# TASK TO CARRY OUT
Swap "common name" for "vernacular name" throughout the records below and leave everything else the same.

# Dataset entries
<<<<

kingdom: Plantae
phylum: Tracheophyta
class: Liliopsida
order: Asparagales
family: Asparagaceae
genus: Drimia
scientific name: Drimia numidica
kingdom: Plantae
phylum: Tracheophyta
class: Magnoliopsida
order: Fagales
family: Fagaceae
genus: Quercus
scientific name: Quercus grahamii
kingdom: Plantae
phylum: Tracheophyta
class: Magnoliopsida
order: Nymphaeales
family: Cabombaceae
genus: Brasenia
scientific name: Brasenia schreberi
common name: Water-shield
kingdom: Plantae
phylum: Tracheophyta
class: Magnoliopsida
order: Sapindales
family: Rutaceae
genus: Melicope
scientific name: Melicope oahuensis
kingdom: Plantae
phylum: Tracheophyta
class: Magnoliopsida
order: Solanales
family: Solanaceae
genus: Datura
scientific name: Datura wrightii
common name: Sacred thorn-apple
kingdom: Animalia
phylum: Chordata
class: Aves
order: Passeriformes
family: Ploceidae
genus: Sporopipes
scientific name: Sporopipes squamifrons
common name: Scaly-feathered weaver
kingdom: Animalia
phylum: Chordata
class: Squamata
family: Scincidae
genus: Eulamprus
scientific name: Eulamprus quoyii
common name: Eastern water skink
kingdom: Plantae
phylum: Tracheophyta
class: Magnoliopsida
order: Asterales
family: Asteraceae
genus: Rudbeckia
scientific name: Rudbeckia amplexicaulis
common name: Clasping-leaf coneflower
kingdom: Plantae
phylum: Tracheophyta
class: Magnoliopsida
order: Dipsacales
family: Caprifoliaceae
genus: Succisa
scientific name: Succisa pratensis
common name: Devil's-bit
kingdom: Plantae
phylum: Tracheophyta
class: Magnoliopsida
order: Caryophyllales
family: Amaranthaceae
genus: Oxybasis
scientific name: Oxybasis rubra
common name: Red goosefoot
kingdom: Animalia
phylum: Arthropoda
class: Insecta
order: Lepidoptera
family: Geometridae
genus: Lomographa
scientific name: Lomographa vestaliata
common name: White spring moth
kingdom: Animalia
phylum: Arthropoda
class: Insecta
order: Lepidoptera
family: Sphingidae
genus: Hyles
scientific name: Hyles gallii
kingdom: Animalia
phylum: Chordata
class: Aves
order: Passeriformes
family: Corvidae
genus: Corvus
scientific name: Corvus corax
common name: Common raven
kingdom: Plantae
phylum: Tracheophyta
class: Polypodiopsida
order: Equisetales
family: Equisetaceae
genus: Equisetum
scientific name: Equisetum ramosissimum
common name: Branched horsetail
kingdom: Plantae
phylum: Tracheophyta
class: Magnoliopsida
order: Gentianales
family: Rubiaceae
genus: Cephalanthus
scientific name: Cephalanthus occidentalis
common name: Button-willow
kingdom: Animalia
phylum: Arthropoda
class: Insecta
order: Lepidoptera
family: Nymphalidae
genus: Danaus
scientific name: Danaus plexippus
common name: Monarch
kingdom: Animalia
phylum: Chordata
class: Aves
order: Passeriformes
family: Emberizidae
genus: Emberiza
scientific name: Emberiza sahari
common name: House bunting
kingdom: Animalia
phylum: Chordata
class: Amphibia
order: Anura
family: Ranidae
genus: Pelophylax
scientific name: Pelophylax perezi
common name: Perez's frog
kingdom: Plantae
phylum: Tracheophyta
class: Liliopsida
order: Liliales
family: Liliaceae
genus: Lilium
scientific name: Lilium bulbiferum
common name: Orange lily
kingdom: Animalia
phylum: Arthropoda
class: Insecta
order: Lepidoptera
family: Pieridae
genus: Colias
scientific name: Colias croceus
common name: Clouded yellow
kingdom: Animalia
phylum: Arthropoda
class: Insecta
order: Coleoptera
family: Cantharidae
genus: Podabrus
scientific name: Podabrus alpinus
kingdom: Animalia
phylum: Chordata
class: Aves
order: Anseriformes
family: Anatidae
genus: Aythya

>>>>

# FINAL RESULT
kingdom: Plantae
phylum: Tracheophyta
class: Liliopsida
order: Asparagales
family: Asparagaceae
genus: Drimia
scientific name: Drimia numidica
kingdom: Plantae
phylum: Tracheophyta
class: Magnoliopsida
order: Fagales
family: Fagaceae
genus: Quercus
scientific name: Quercus grahamii
kingdom: Plantae
phylum: Tracheophyta
class: Magnoliopsida
order: Nymphaeales
family: Cabombaceae
genus: Brasenia
scientific name: Brasenia schreberi
vernacular name: Water-shield
kingdom: Plantae
phylum: Tracheophyta
class: Magnoliopsida
order: Sapindales
family: Rutaceae
genus: Melicope
scientific name: Melicope oahuensis
kingdom: Plantae
phylum: Tracheophyta
class: Magnoliopsida
order: Solanales
family: Solanaceae
genus: Datura
scientific name: Datura wrightii
vernacular name: Sacred thorn-apple
kingdom: Animalia
phylum: Chordata
class: Aves
order: Passeriformes
family: Ploceidae
genus: Sporopipes
scientific name: Sporopipes squamifrons
vernacular name: Scaly-feathered weaver
kingdom: Animalia
phylum: Chordata
class: Squamata
family: Scincidae
genus: Eulamprus
scientific name: Eulamprus quoyii
vernacular name: Eastern water skink
kingdom: Plantae
phylum: Tracheophyta
class: Magnoliopsida
order: Asterales
family: Asteraceae
genus: Rudbeckia
scientific name: Rudbeckia amplexicaulis
vernacular name: Clasping-leaf coneflower
kingdom: Plantae
phylum: Tracheophyta
class: Magnoliopsida
order: Dipsacales
family: Caprifoliaceae
genus: Succisa
scientific name: Succisa pratensis
vernacular name: Devil's-bit
kingdom: Plantae
phylum: Tracheophyta
class: Magnoliopsida
order: Caryophyllales
family: Amaranthaceae
genus: Oxybasis
scientific name: Oxybasis rubra
vernacular name: Red goosefoot
kingdom: Animalia
phylum: Arthropoda
class: Insecta
order: Lepidoptera
family: Geometridae
genus: Lomographa
scientific name: Lomographa vestaliata
vernacular name: White spring moth
kingdom: Animalia
phylum: Arthropoda
class: Insecta
order: Lepidoptera
family: Sphingidae
genus: Hyles
scientific name: Hyles gallii
kingdom: Animalia
phylum: Chordata
class: Aves
order: Passeriformes
family: Corvidae
genus: Corvus
scientific name: Corvus corax
vernacular name: Common raven
kingdom: Plantae
phylum: Tracheophyta
class: Polypodiopsida
order: Equisetales
family: Equisetaceae
genus: Equisetum
scientific name: Equisetum ramosissimum
vernacular name: Branched horsetail
kingdom: Plantae
phylum: Tracheophyta
class: Magnoliopsida
order: Gentianales
family: Rubiaceae
genus: Cephalanthus
scientific name: Cephalanthus occidentalis
vernacular name: Button-willow
kingdom: Animalia
phylum: Arthropoda
class: Insecta
order: Lepidoptera
family: Nymphalidae
genus: Danaus
scientific name: Danaus plexippus
vernacular name: Monarch
kingdom: Animalia
phylum: Chordata
class: Aves
order: Passeriformes
family: Emberizidae
genus: Emberiza
scientific name: Emberiza sahari
vernacular name: House bunting
kingdom: Animalia
phylum: Chordata
class: Amphibia
order: Anura
family: Ranidae
genus: Pelophylax
scientific name: Pelophylax perezi
vernacular name: Perez's frog
kingdom: Plantae
phylum: Tracheophyta
class: Liliopsida
order: Liliales
family: Liliaceae
genus: Lilium
scientific name: Lilium bulbiferum
vernacular name: Orange lily
kingdom: Animalia
phylum: Arthropoda
class: Insecta
order: Lepidoptera
family: Pieridae
genus: Colias
scientific name: Colias croceus
vernacular name: Clouded yellow
kingdom: Animalia
phylum: Arthropoda
class: Insecta
order: Coleoptera
family: Cantharidae
genus: Podabrus
scientific name: Podabrus alpinus
kingdom: Animalia
phylum: Chordata
class: Aves
order: Anseriformes
family: Anatidae
genus: Aythya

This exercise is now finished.